**Action item:**
Whenever a line of the material contains the string "roll", it should be copied.

**Input data:**
───
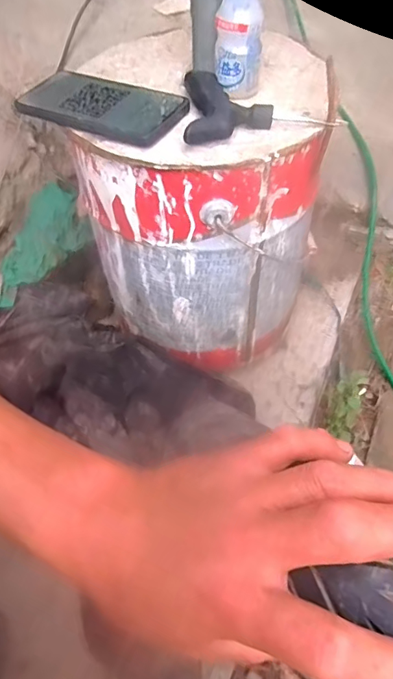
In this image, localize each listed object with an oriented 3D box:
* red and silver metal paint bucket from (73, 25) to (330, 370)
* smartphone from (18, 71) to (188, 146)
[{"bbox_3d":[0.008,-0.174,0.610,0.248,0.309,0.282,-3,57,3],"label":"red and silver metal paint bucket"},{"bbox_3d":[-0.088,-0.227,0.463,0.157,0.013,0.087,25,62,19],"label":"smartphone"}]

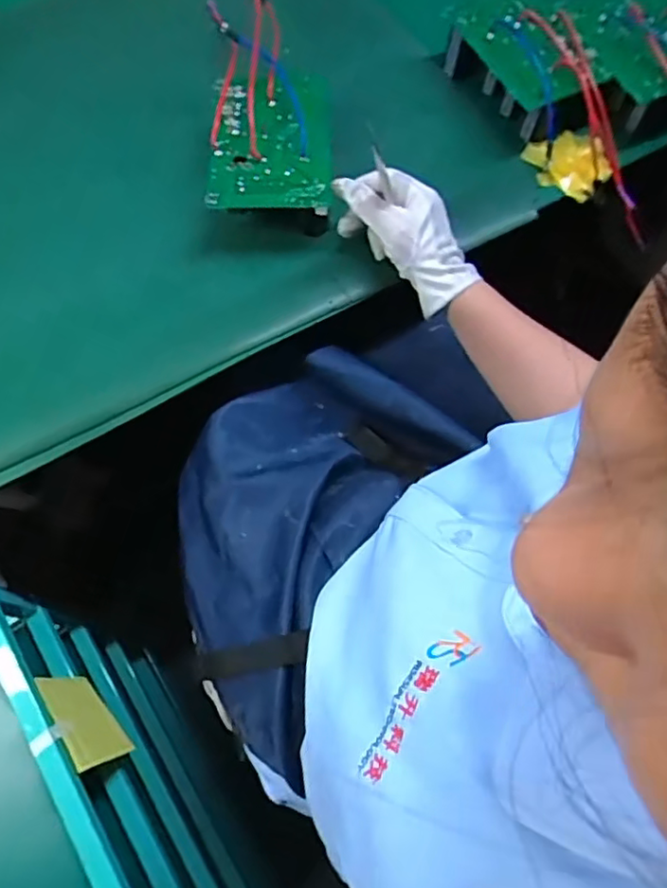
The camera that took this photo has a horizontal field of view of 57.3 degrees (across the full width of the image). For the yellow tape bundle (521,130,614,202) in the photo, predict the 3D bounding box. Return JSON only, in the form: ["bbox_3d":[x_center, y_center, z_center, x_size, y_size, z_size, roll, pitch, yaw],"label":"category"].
───
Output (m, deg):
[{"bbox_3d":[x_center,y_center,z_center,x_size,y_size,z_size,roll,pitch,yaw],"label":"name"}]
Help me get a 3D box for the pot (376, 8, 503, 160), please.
───
**Answer to the exercise:**
The camera that took this photo has a horizontal field of view of 57.3 degrees (across the full width of the image). For the yellow tape bundle (521,130,614,202) in the photo, predict the 3D bounding box. Return JSON only, in the form: ["bbox_3d":[x_center, y_center, z_center, x_size, y_size, z_size, roll, pitch, yaw],"label":"category"].
[{"bbox_3d":[x_center,y_center,z_center,x_size,y_size,z_size,roll,pitch,yaw],"label":"name"}]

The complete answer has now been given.